报告承办单位: 数学与统计学院
报告题目: 时滞微分方程传染病模型论证传染力的新视角
报告人姓名: Zou Xingfu(邹幸福)
报告人所在单位: 加拿大西安大略大学
报告人职称: 教授、博士生导师
报告时间: 2023年11月2日 星期四 下午4:00-6:00
报告地点: 理科楼A419
报告人简介:邹幸福教授分别在中山大学,湖南大学和加拿大约克大学获得学士,硕士和博士学位,并在加拿大维多利亚大学和美国乔治亚理工学院从事过博士后研究工作。曾任教于加拿大纽芬兰纪念大学,现为加拿大西安大略大学数学系教授。研究兴趣为微分方程和动力系统的理论及应用,特别是反应扩散方程、常泛函微分方程及偏泛函微分方程及其在生物领域的应用。

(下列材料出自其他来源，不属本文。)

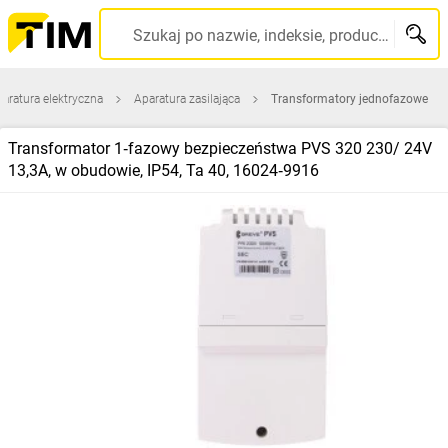
Szukaj po nazwie, indeksie, producencie, kodzie kreskowym...
aratura elektryczna
Aparatura zasilająca
Transformatory jednofazowe
Transformator 1‑fazowy bezpieczeństwa PVS 320 230/ 24V
13,3A, w obudowie, IP54, Ta 40, 16024‑9916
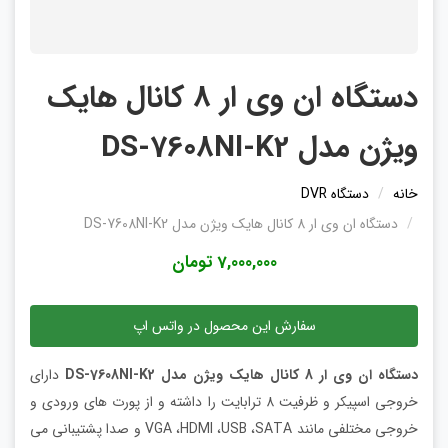
دستگاه ان وی ار 8 کانال هایک
ویژن مدل DS-7608NI-K2
خانه
دستگاه DVR
دستگاه ان وی ار 8 کانال هایک ویژن مدل DS-7608NI-K2
7,000,000 تومان
سفارش این محصول در واتس اپ
دستگاه ان وی ار 8 کانال هایک ویژن مدل DS-7608NI-K2
دارای
خروجی اسپیکر و ظرفیت 8 ترابایت را داشته و از پورت های ورودی و
خروجی مختلفی مانند VGA ،HDMI ،USB ،SATA و صدا پشتیبانی می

报告摘要:In this talk, we will revisit the notion of infection force from a new angle which can offer a new perspective to motivate and justify some infection force functions. Our approach not only can explain many existing infection force functions in the literature, it can also motivate new forms of infection force functions, particularly infection forces depending on disease surveillance of the past. As a demonstration, we propose an SIRS model with delay. We comprehensively investigate the disease dynamics represented by this model, particularly focusing on the local bifurcation caused by the delay and another parameter that reflects the weight of the past epidemics in the infection force. We confirm Hopf bifurcations both theoretically and numerically. The results show that depending on how recent the disease surveillance data are, their assigned weight may have a different impact on disease control measures.